En bref
- Le parlement soutenu par l'armée birmane a adopté mardi la loi contre les escroqueries en ligne, la première loi sous le nouveau gouvernement de Min Aung Hlaing.
- Un projet publié en mai prévoyait une peine maximale de prison à vie pour diriger un centre d'escroquerie ou commettre des « escroqueries à la monnaie numérique ».
- Les pertes dues aux escroqueries dans l'ensemble de la région ont atteint 88,3 à 114,1 milliards de dollars en 2025, selon les estimations de l'UNODC.
Le parlement soutenu par l'armée birmane a adopté mardi une loi autorisant la peine de mort pour les personnes qui utilisent la violence ou la détention illégale pour forcer d'autres à organiser des escroqueries en ligne. Lorsque de tels abus entraînent la mort de la victime, « la peine de mort sera imposée », selon le projet publié en mai.
Ce projet prévoyait une peine maximale de prison à vie pour quiconque dirige un centre d'escroquerie en ligne ou commet des « escroqueries à la monnaie numérique (escroqueries crypto) », ainsi que des peines de 10 ans à la perpétuité pour les infractions de coercition. Le député de la chambre basse Aye Chan a déclaré à AFP que la peine de mort avait été maintenue dans la version approuvée et que « les parties importantes du projet de loi restaient les mêmes ». Le texte intégral n'a pas été publié.
Ce projet de loi est la première loi adoptée par le gouvernement de Min Aung Hlaing, qui a mené le coup d'État de 2021 et a pris ses fonctions de président civil en avril. Un quart des sièges dans les deux chambres—166—sont réservés à l'armée en vertu de la constitution, et l'USDP a remporté 339 des sièges restants lors d'élections échelonnées auxquelles le parti dissous d'Aung San Suu Kyi n'a pas pu participer.

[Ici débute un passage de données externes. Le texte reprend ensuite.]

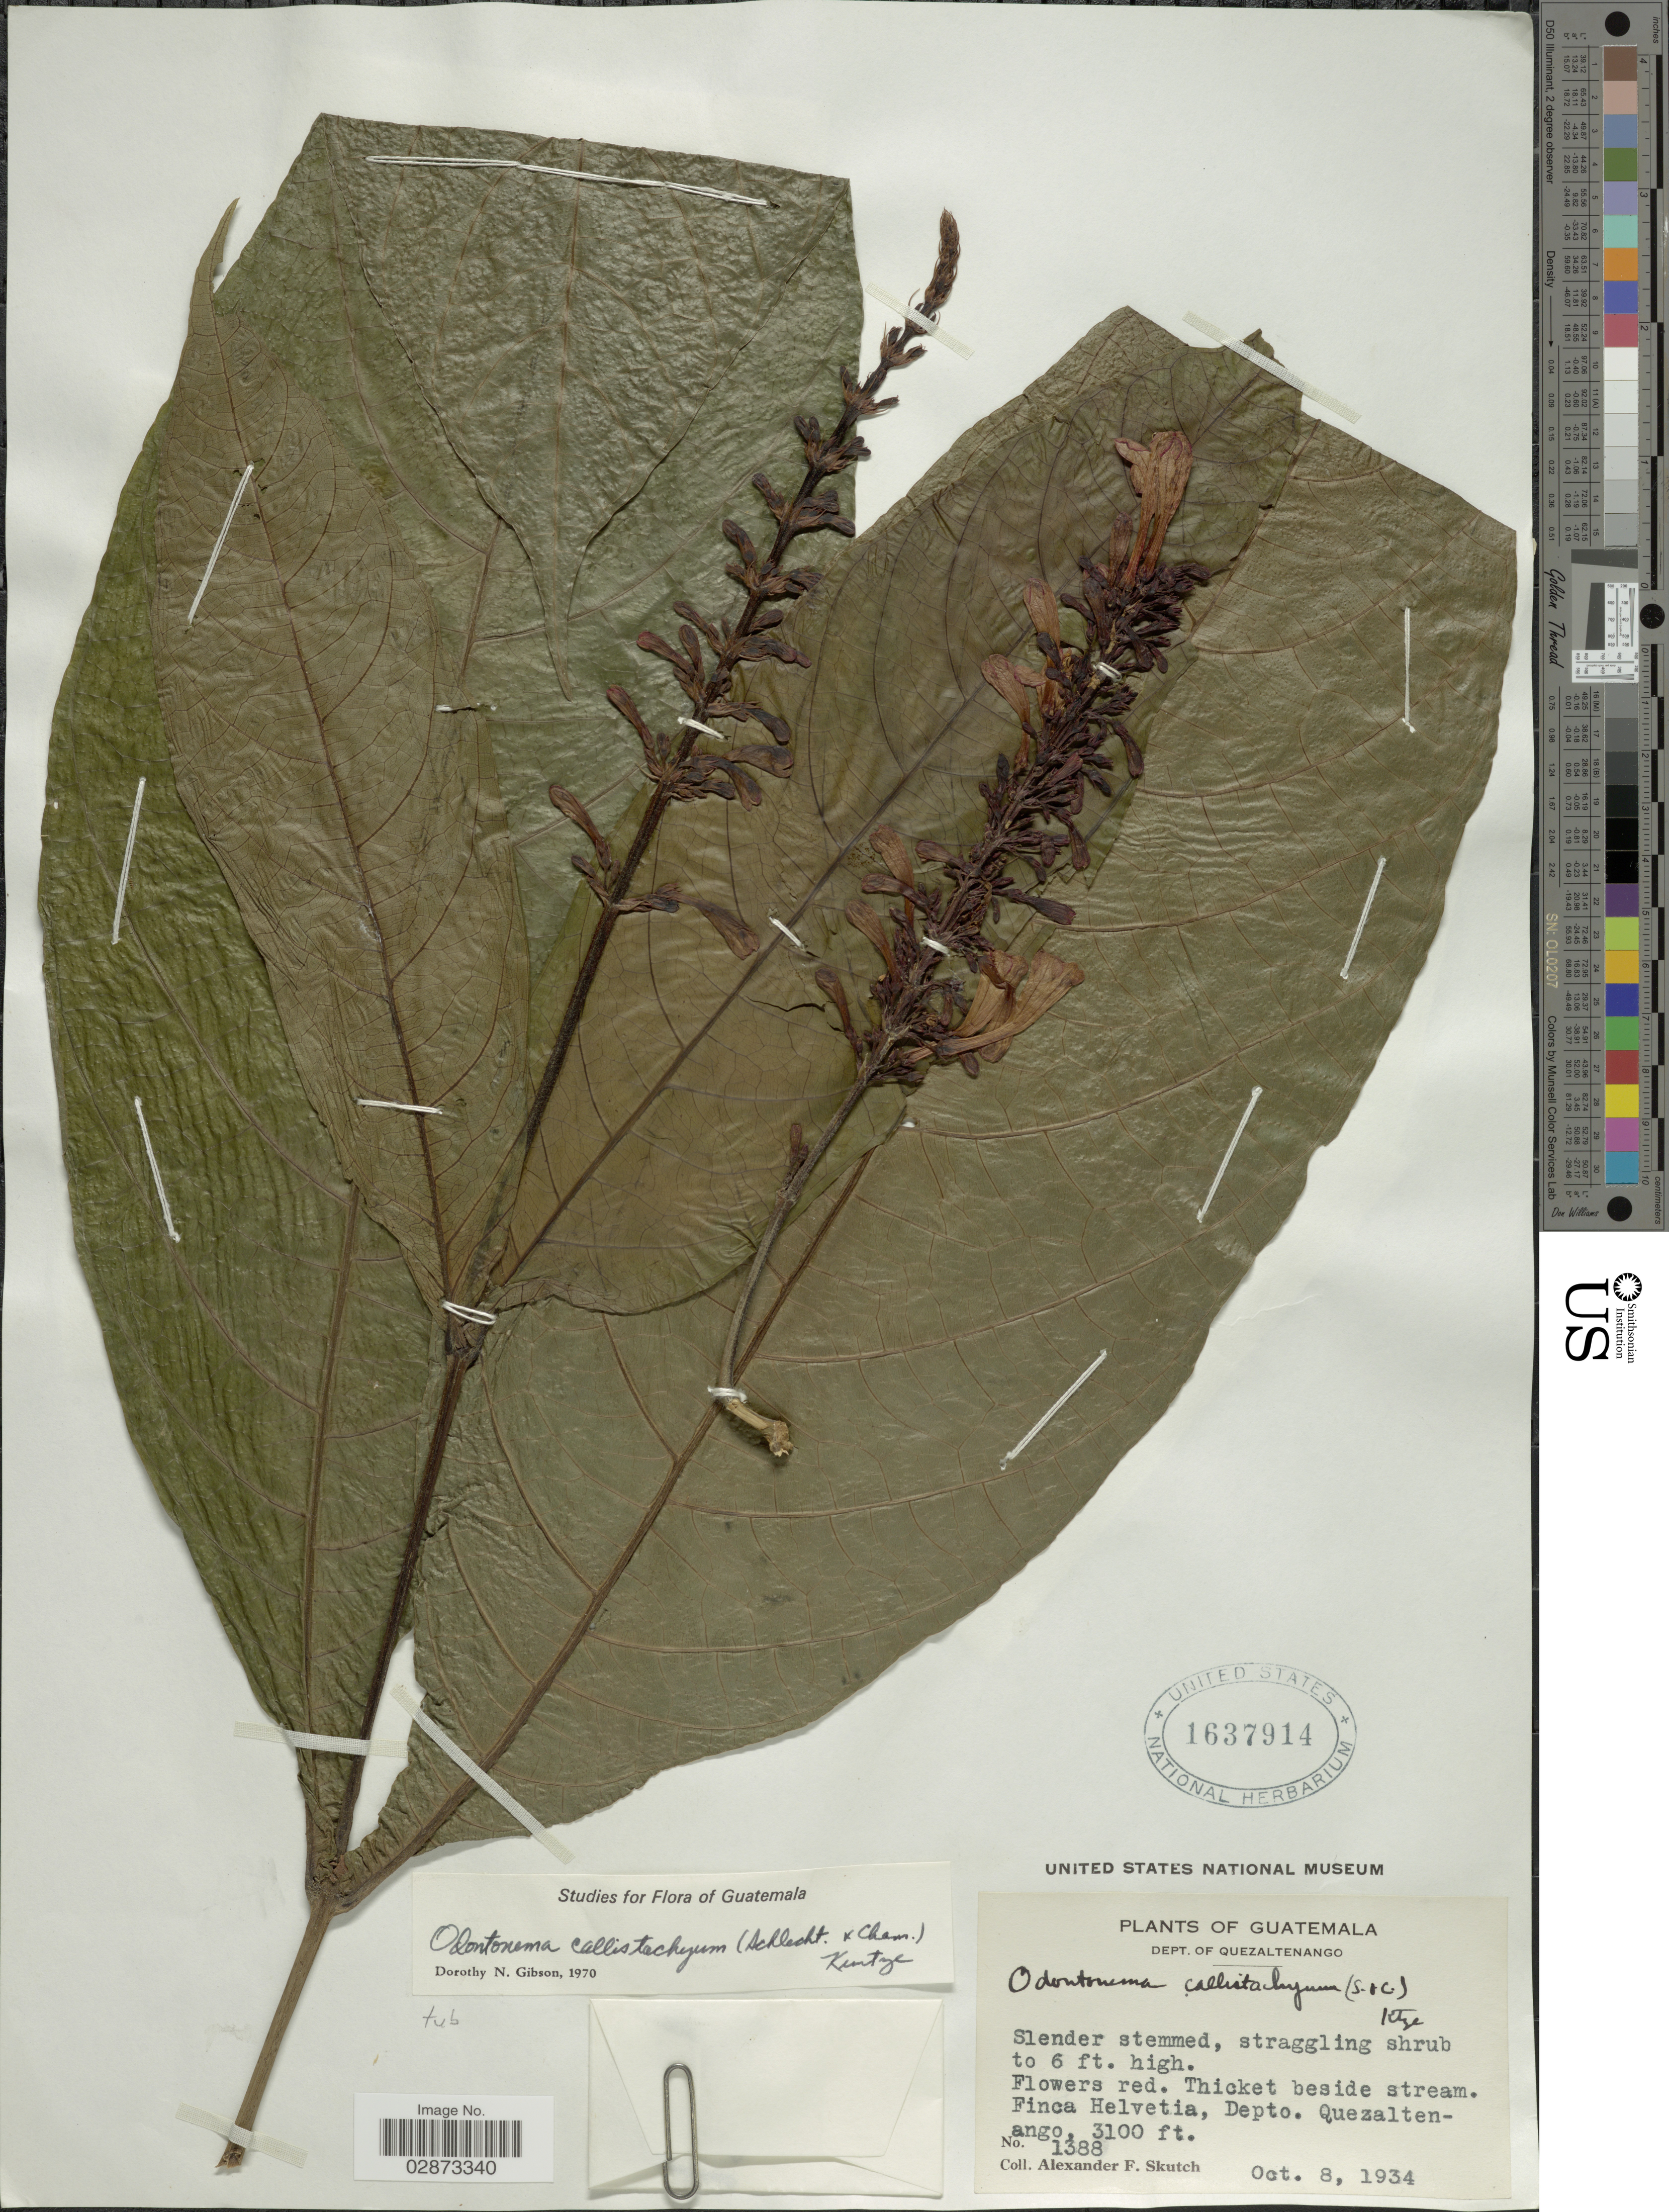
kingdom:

Les complexes d'escroquerie crypto en Asie
Le Trésor américain a sanctionné l'Armée nationale karen, anciennement Force de garde frontalière karen, comme organisation criminelle transnationale en mai 2025, déclarant que le territoire de la milice à la frontière thaïlandaise « abrite de multiples syndicats d'escroquerie cybernétique » et qu'elle « a bénéficié de son lien avec l'armée birmane ». La KNA nie toute implication dans les escroqueries.
Les opérations d'escroquerie en Asie de l'Est, en Asie du Sud-Est et en Océanie ont entraîné 88,3 à 114,1 milliards de dollars de pertes en 2025, selon les estimations de l'UNODC, avec des personnes d'au moins 80 pays trouvées dans les complexes. Le Cambodge a fait progresser son propre projet de loi prévoyant la prison à vie pour les chefs de complexes, et les procureurs américains ont saisi 25 millions de dollars en crypto liés à des escroqueries transitant par la région ce mois-ci. L'agence de l'ONU a averti que la police de la région ne peut toujours pas tracer les produits sur la chaîne.
Le Myanmar a repris les exécutions judiciaires en 2022, pendant quatre militants lors des premiers meurtres de ce type depuis 1976. Min Aung Hlaing a commué toutes les condamnations à mort du pays en peines de prison à vie en avril, quelques jours après avoir pris ses fonctions. Trois mois plus tard, son parlement a légiféré de nouvelles peines.